In the 19 years since then, the JSC, intended as a bulwark against political meddling in judicial appointments, for the very reason advanced by Kentridge in his 1987 speech, has seen an inflation of politicians as members and the strong suggestion that a majority party caucus operates informally within it. It has also made it plain that racial demographics is the highest premium in its appointments, although it was only one of several criteria the constitution envisaged.

Excluding and sideling talent, however temperamental and whatever its racial origin, is not what winning nations do. Last week in Johannesburg, I had an interesting encounter with Shaun Liebenberg, the man who once turned Denel around before he left South Africa to head a major multinational in Germany for four years. I congratulated him on his decision to return recently to head up the private equity arm of a Johannesburg consulting company. He then told me a riveting statistic: there are, by his estimation, "over 30,000 South African engineers, pilots, doctors, dentists and technicians currently living and working in the United Arab Emirates".

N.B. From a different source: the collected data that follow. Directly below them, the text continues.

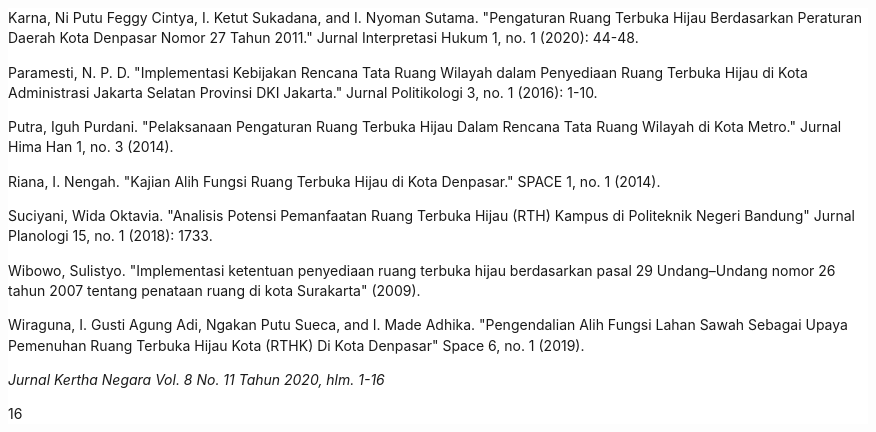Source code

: <p><span class="font10">Karna, Ni Putu Feggy Cintya, I. Ketut Sukadana, and I. Nyoman Sutama. &quot;Pengaturan Ruang Terbuka Hijau Berdasarkan Peraturan Daerah Kota Denpasar Nomor 27 Tahun 2011.&quot; Jurnal Interpretasi Hukum 1, no. 1 (2020): 44-48.</span></p>
<p><span class="font10">Paramesti, N. P. D. &quot;Implementasi Kebijakan Rencana Tata Ruang Wilayah dalam Penyediaan Ruang Terbuka Hijau di Kota Administrasi Jakarta Selatan Provinsi DKI Jakarta.&quot; Jurnal Politikologi 3, no. 1 (2016): 1-10.</span></p>
<p><span class="font10">Putra, Iguh Purdani. &quot;Pelaksanaan Pengaturan Ruang Terbuka Hijau Dalam Rencana Tata Ruang Wilayah di Kota Metro.&quot; Jurnal Hima Han 1, no. 3 (2014).</span></p>
<p><span class="font10">Riana, I. Nengah. &quot;Kajian Alih Fungsi Ruang Terbuka Hijau di Kota Denpasar.&quot; SPACE 1, no. 1 (2014).</span></p>
<p><span class="font10">Suciyani, Wida Oktavia. &quot;Analisis Potensi Pemanfaatan Ruang Terbuka Hijau (RTH) Kampus di Politeknik Negeri Bandung&quot; Jurnal Planologi 15, no. 1 (2018): 1733.</span></p>
<p><span class="font10">Wibowo, Sulistyo. &quot;Implementasi ketentuan penyediaan ruang terbuka hijau berdasarkan pasal 29 Undang–Undang nomor 26 tahun 2007 tentang penataan ruang di kota Surakarta&quot; (2009).</span></p>
<p><span class="font10">Wiraguna, I. Gusti Agung Adi, Ngakan Putu Sueca, and I. Made Adhika. &quot;Pengendalian Alih Fungsi Lahan Sawah Sebagai Upaya Pemenuhan Ruang Terbuka Hijau Kota (RTHK) Di Kota Denpasar&quot; Space 6, no. 1 (</span><span class="font0">2019).</span></p>
<p><span class="font2" style="font-style:italic;">Jurnal Kertha Negara Vol. 8 No. 11 Tahun 2020, hlm. 1-16</span></p>
<p><span class="font2">16</span></p>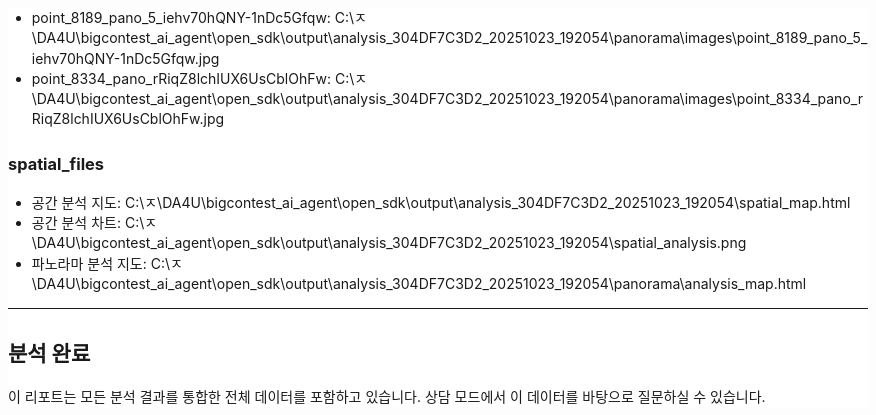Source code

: - point_8189_pano_5_iehv70hQNY-1nDc5Gfqw: C:\ㅈ\DA4U\bigcontest_ai_agent\open_sdk\output\analysis_304DF7C3D2_20251023_192054\panorama\images\point_8189_pano_5_iehv70hQNY-1nDc5Gfqw.jpg
- point_8334_pano_rRiqZ8lchIUX6UsCblOhFw: C:\ㅈ\DA4U\bigcontest_ai_agent\open_sdk\output\analysis_304DF7C3D2_20251023_192054\panorama\images\point_8334_pano_rRiqZ8lchIUX6UsCblOhFw.jpg
### spatial_files
- 공간 분석 지도: C:\ㅈ\DA4U\bigcontest_ai_agent\open_sdk\output\analysis_304DF7C3D2_20251023_192054\spatial_map.html
- 공간 분석 차트: C:\ㅈ\DA4U\bigcontest_ai_agent\open_sdk\output\analysis_304DF7C3D2_20251023_192054\spatial_analysis.png
- 파노라마 분석 지도: C:\ㅈ\DA4U\bigcontest_ai_agent\open_sdk\output\analysis_304DF7C3D2_20251023_192054\panorama\analysis_map.html

---

## 분석 완료
이 리포트는 모든 분석 결과를 통합한 전체 데이터를 포함하고 있습니다.
상담 모드에서 이 데이터를 바탕으로 질문하실 수 있습니다.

Doubtless, many of them enjoy earning tax-free dollars, or the shopping centres or even the desert air. But doubtless if we acted on the fact that South Africa has produced some of the finest home-grown talent in the world, some of them would return to help build our country anew.

The admirable diagnostic of the National Planning Commission points in this direction. It states that "successful countries have a future orientation". Amen to that.